Kanga is a good enough athlete that she is in the group that is being scouted by prep schools. While I never thought I'd do it, if she is lucky enough to be offered a spot at one for any reasonable fee -- she is gone!
 

JJJ

Active Member
'course once they find out she is a learning disabled, mentally ill child they probably won't want her either.
 

tara w

New Member
i know my brother (difficult child's father) feels the same way. he has nothing in common with t. anymore. they used to be able to laugh and joke around, but now it's constant fighting and defiance.

although it's not appropriate, my brother has told t. that he's on a path like his bio siblings (most of whom are in jail). t. always blames his father for saying that "he doesn't do enough, or he never makes good choices." that's not the case... t. picks and chooses what he wants to do and the other stuff just doesn't matter.

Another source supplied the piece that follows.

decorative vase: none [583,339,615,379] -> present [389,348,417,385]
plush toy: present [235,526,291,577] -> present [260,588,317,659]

it's so very hard to like someone who defies and disrespects you when all you do is love them and try to give them good morals and values to live by.
 

tara w

New Member
by the way... what camp are you sending your difficult child to? do you have experience/ success with this particular place?
 

tracy551

New Member
AHHHHHH, the locks on the doors. Know it well. Well my difficult child is currently in Residential Treatment Center (RTC) and doing very well. I can breathe for now. I certainly love him, he's my child, but I don't always like him. Well i like him more now that he's getting help and is away from the drugs--he's become a very pleasant young man. HOPING IT LAST AFTER HE COMES HOME!!!!!!
 

Kathy813

Well-Known Member
Staff member
Mustang,

Once he's 18 are we just supposed to toss him out of the boat and see if he sinks or swims? More than likely he's going to sink and when that happens, it will be our fault once again.

No, it won't be your fault if he makes choices as an adult that make him sink. That's what detaching is all about. You have given him the tools to grow up and make the right choices. If he doesn't, then that's on him.

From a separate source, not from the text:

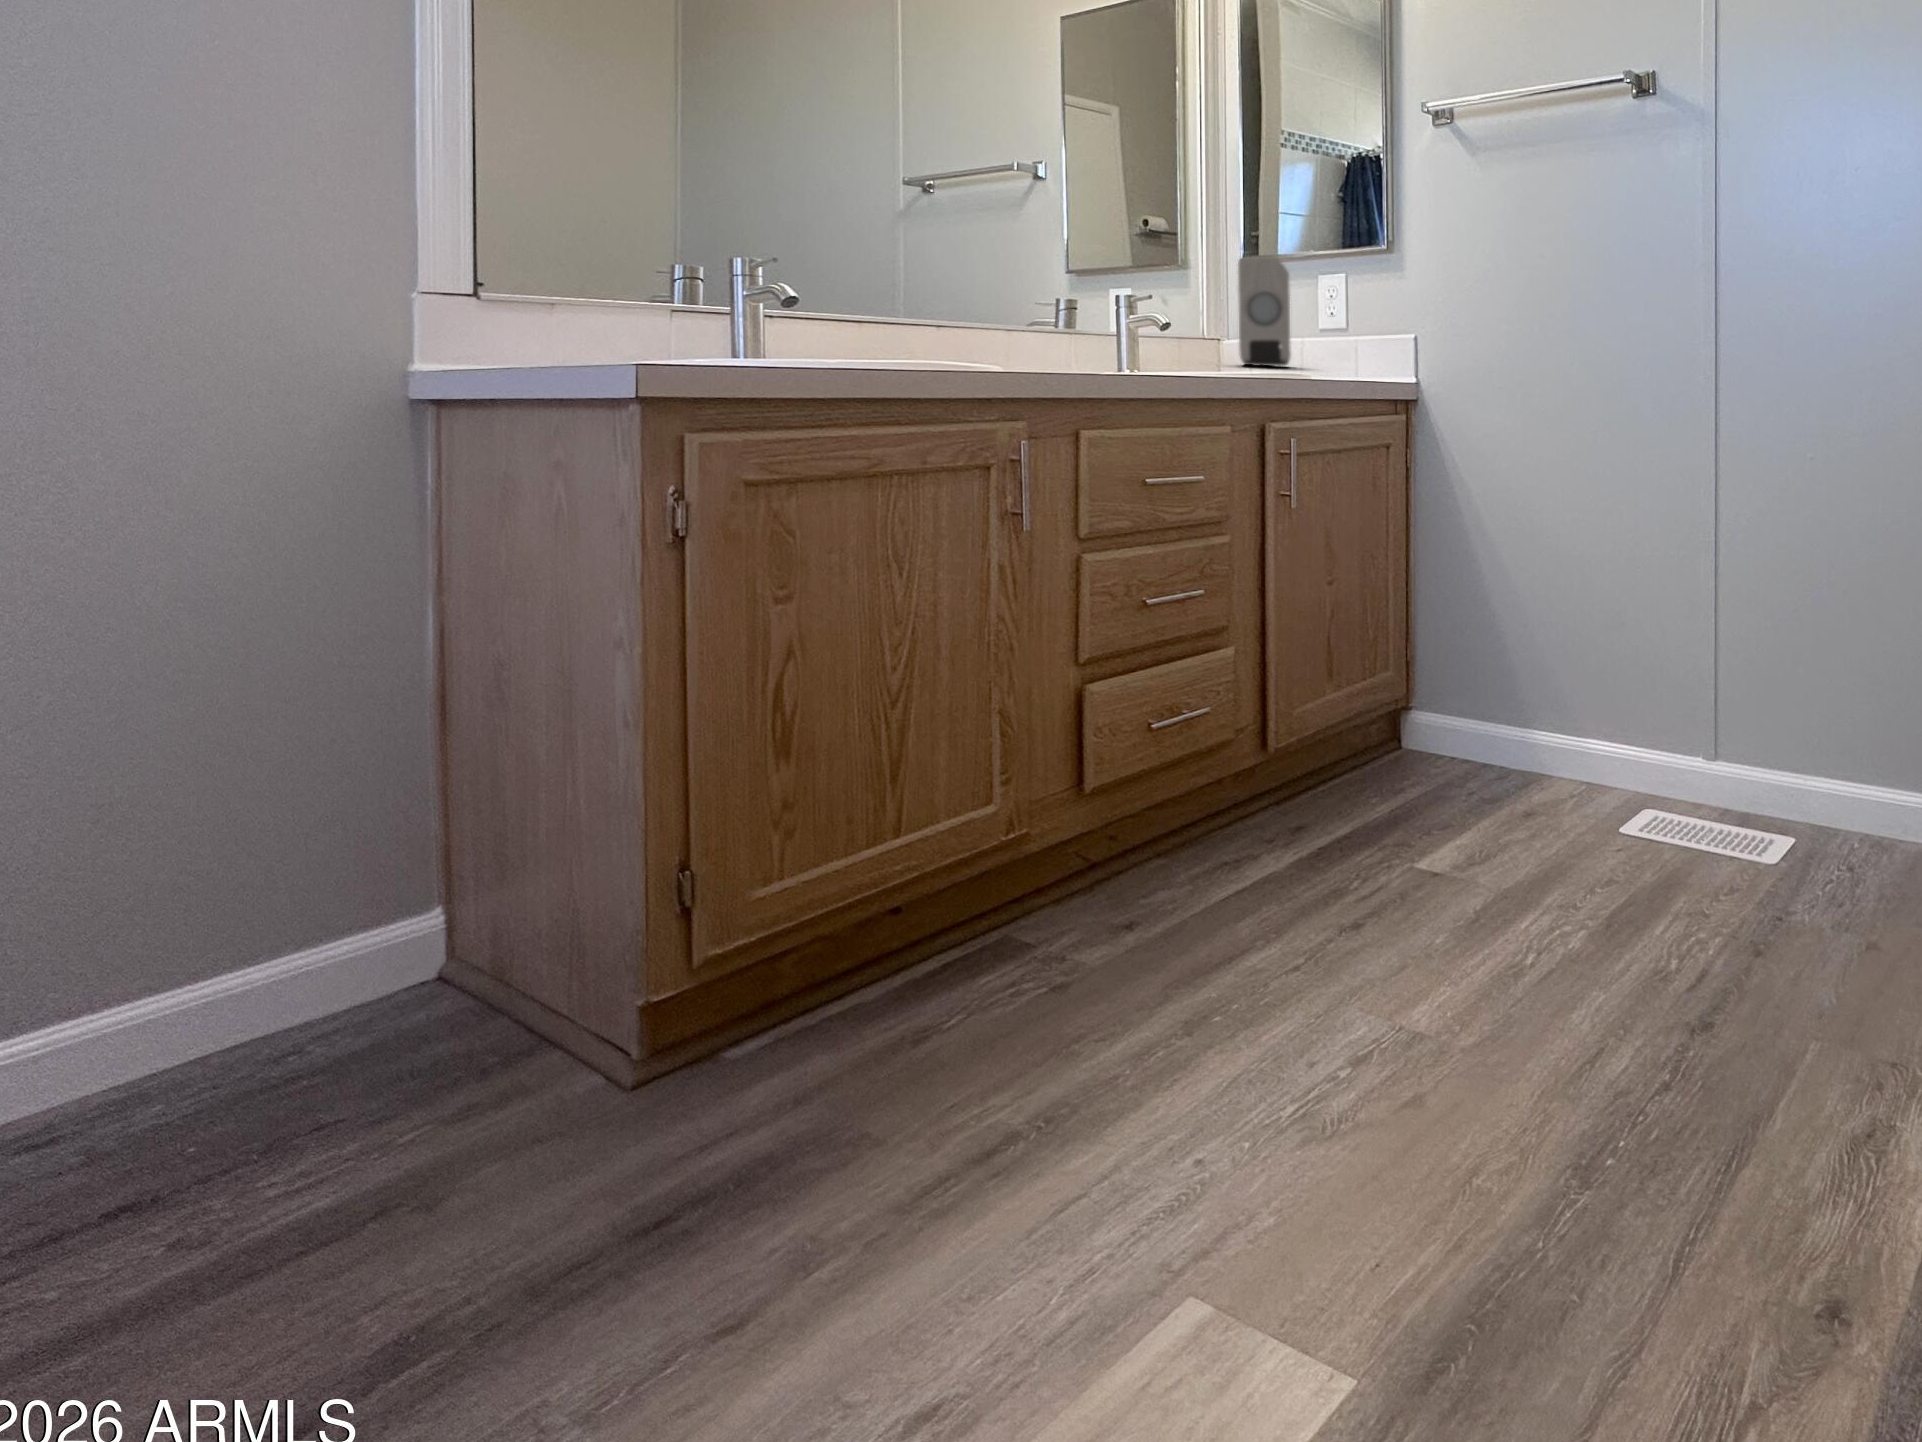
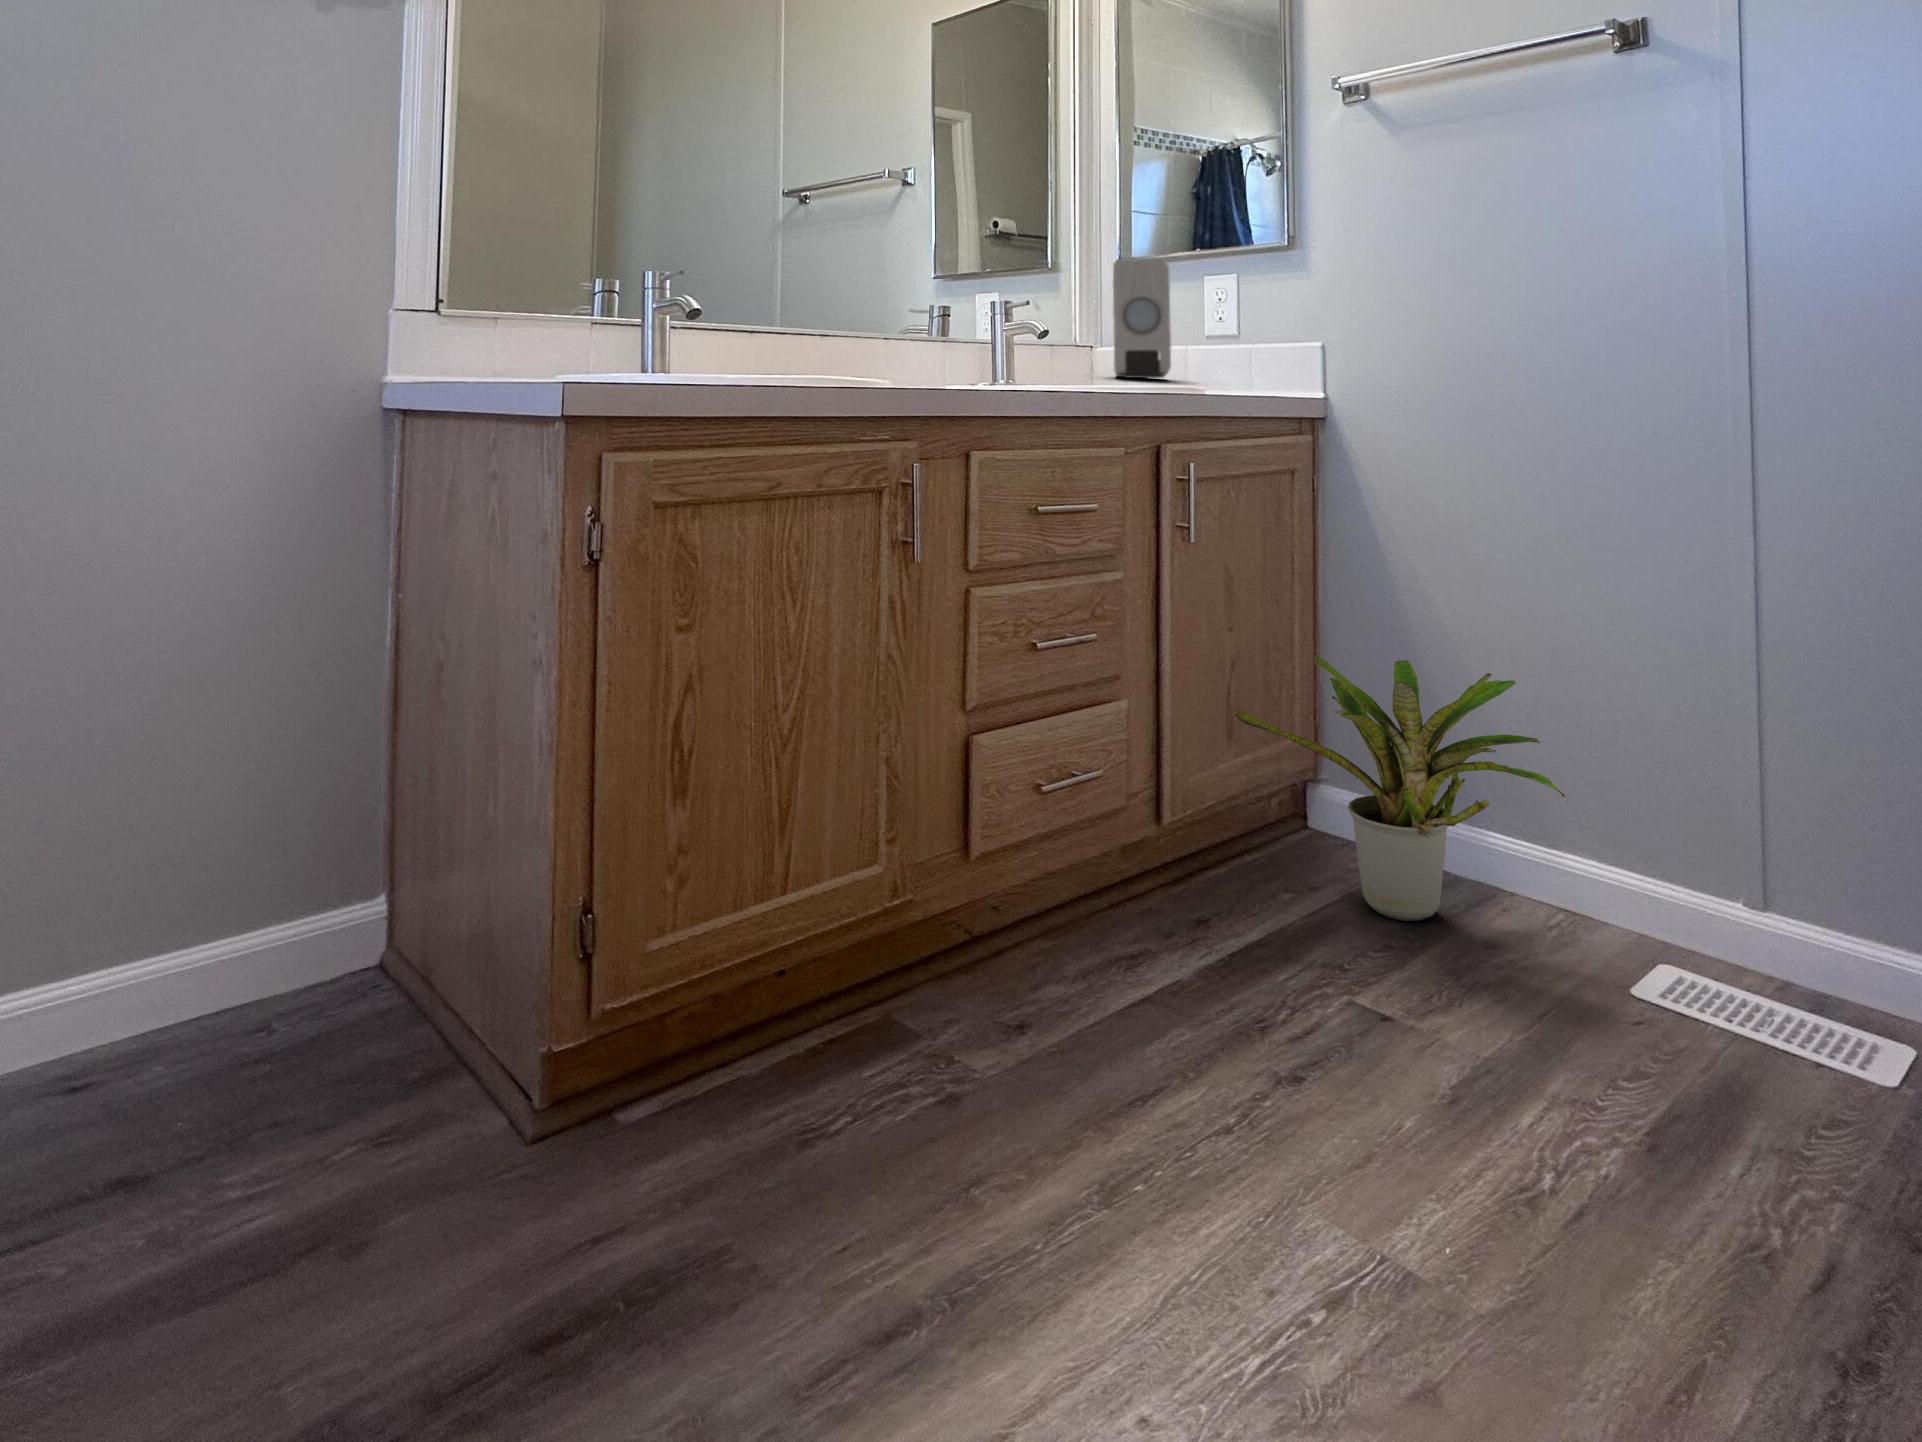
potted plant: none [1332,595,1576,801] -> present [1234,656,1566,921]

I agree with JBrain, though. You may be surprised. difficult children are survivors. We had to make our difficult child leave our home and after one false start, she is living in her own apartment, holding down a job, and paying her own bills. Her relationship with us has improved also.

I will never go back to living a life where I couldn't leave my purse sitting out in the open or leave a $20 bill sitting on the kitchen counter. It amazes me now that it almost seemed normal to have to be on guard all of the time in my own home.

JJJ ~ back to your original topic. I didn't like my difficult child for a long time. I worried that I didn't even love her anymore at the really worst point. I hate to admit this but at times I thought that I hated her. But I didn't ~ I was just so angry at what she was putting us through.

Now that she is an adult and living on her own, our relationship has improved and we are relating to each other as adults. I enjoy her company (well, most of the time) and know it will get even better with time.

I know that you have a long time ahead of you but the day will come.